**BRIEF:** Return only those lines of the listing that hold the word "multiple".
= Beginning of Section =
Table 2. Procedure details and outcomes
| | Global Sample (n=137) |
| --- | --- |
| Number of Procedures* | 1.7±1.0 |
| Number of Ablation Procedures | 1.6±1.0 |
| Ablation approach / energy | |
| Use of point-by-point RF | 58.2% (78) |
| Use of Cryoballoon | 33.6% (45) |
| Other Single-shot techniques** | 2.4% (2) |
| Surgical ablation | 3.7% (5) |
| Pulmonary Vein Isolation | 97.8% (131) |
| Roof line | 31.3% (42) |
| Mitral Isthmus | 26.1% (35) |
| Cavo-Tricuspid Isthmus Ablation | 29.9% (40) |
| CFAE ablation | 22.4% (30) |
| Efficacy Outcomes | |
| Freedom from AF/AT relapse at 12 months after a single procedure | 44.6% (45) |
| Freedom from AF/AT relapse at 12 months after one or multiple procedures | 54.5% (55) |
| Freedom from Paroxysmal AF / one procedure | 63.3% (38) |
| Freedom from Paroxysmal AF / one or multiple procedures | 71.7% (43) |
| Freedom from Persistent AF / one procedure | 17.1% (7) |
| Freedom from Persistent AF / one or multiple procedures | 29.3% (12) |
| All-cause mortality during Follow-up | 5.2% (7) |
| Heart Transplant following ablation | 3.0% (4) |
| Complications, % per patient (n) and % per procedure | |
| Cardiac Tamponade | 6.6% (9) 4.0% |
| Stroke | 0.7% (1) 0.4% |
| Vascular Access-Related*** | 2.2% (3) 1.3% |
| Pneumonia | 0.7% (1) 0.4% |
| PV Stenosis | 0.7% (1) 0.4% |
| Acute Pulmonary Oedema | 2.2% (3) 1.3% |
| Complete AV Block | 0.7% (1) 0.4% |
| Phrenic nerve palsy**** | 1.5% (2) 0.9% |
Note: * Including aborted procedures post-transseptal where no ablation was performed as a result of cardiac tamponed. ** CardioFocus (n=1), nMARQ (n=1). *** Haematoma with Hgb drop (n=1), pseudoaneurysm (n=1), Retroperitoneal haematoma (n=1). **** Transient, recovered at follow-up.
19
= End of Section =
**EXERCISE RESPONSE:**
| Freedom from AF/AT relapse at 12 months after one or multiple procedures | 54.5% (55) |
| Freedom from Paroxysmal AF / one or multiple procedures | 71.7% (43) |
| Freedom from Persistent AF / one or multiple procedures | 29.3% (12) |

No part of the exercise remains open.